McCarthy is one of the finer and more intuitive actor’s directors working today, which is evident in the sense that he too is an actor.  There’s not a false note here from any of the resoundingly fine performers that McCarthy has placed in front of the camera, all of whom give sublimely restrained and tactful performances that never engage in camera mugging grandstanding.  Keaton, hot off of the success of his Oscar nominated work in BIRDMAN, is in outstandingly fine form playing an editor that has to walk a fine and difficult line between being loyal to his reporters, the larger story at hand, and his superiors.  Schreiber and McAdams also do superlative work of immersing themselves completely in their characters with a real immediacy and economy.  I especially liked two key performances, the first being from Mark Ruffalo, who perhaps has the largest character arc of anyone here in the sense that he skillfully segues from an enduring and focused reporter to one that develops a near manic obsession with ensuring that the Catholic Church's crimes are revealed as quickly as possible.  The second is from Stanley Tucci playing a victim’s lawyer that reveals – almost entirely through his eyes – a whole anguished and frustrated history of fighting Catholic injustice.  His many scenes with Ruffalo are among the film’s most finely rendered dramatic moments. 

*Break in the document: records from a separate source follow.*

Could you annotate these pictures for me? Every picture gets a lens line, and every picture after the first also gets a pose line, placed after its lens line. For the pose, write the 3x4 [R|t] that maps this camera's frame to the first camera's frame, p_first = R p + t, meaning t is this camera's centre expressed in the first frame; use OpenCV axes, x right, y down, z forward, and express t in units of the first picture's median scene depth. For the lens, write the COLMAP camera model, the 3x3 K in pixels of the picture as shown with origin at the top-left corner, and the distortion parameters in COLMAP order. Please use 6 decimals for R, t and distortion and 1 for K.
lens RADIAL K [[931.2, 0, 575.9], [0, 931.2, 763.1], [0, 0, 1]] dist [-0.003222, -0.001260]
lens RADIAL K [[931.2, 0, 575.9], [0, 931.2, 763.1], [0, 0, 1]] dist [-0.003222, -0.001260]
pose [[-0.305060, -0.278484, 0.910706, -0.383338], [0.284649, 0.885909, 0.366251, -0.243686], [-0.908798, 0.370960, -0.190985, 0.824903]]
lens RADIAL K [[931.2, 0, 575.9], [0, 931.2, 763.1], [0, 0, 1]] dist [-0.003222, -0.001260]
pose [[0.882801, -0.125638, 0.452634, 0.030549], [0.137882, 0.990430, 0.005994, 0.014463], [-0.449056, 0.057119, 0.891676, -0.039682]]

McCarthy also wisely knows that the entire city of Boston is also a character that casts an oppressively large shadow over everyone in the story.  SPOTLIGHT does a remarkable job of showing different Bostonian neighborhoods and locations, each with their own inherent flavor.  The film also understands the social class divide that typifies much of the city.  Many of the victims of priest abuse were from impoverished and broken homes without strong guiding paternal figures.  One of the more damning commonalities that many victims interviewed in the film share is that the priests preyed upon such downtrodden children because they were easily susceptible.  As one teary-eyed victim relays in one heartbreaking scene, when a priest asked him to do something it was “like God” was in his presence.  SPOTLIGHT underscores the plight of the countless number of children that had their innocence stripped away from them, leaving them all challenged with acclimatizing themselves to some semblance of a normal adult life later. 

McCarthy just might be one of the most criminally underrated directors working today.  Films of remarkable variety like THE STATION AGENT, THE VISITOR, and WIN-WIN are proof positive of that.  He’s hit another high dramatic plateau with SPOTLIGHT, which not only emerges as a great investigative journalism movie (in a somewhat stagnant genre these days), but it’s also a superbly nuanced and sensitive account of bringing intolerable social injustices to light.  In the film’s end credits we see several title cards filled with hundreds of cities across America that had Catholic Church sex abuse crimes revealed via the Spotlight team’s initial article and their tireless work afterwards.

What the Spotlight team did was important…and this is a very important movie.  Not too many movies these days are just that.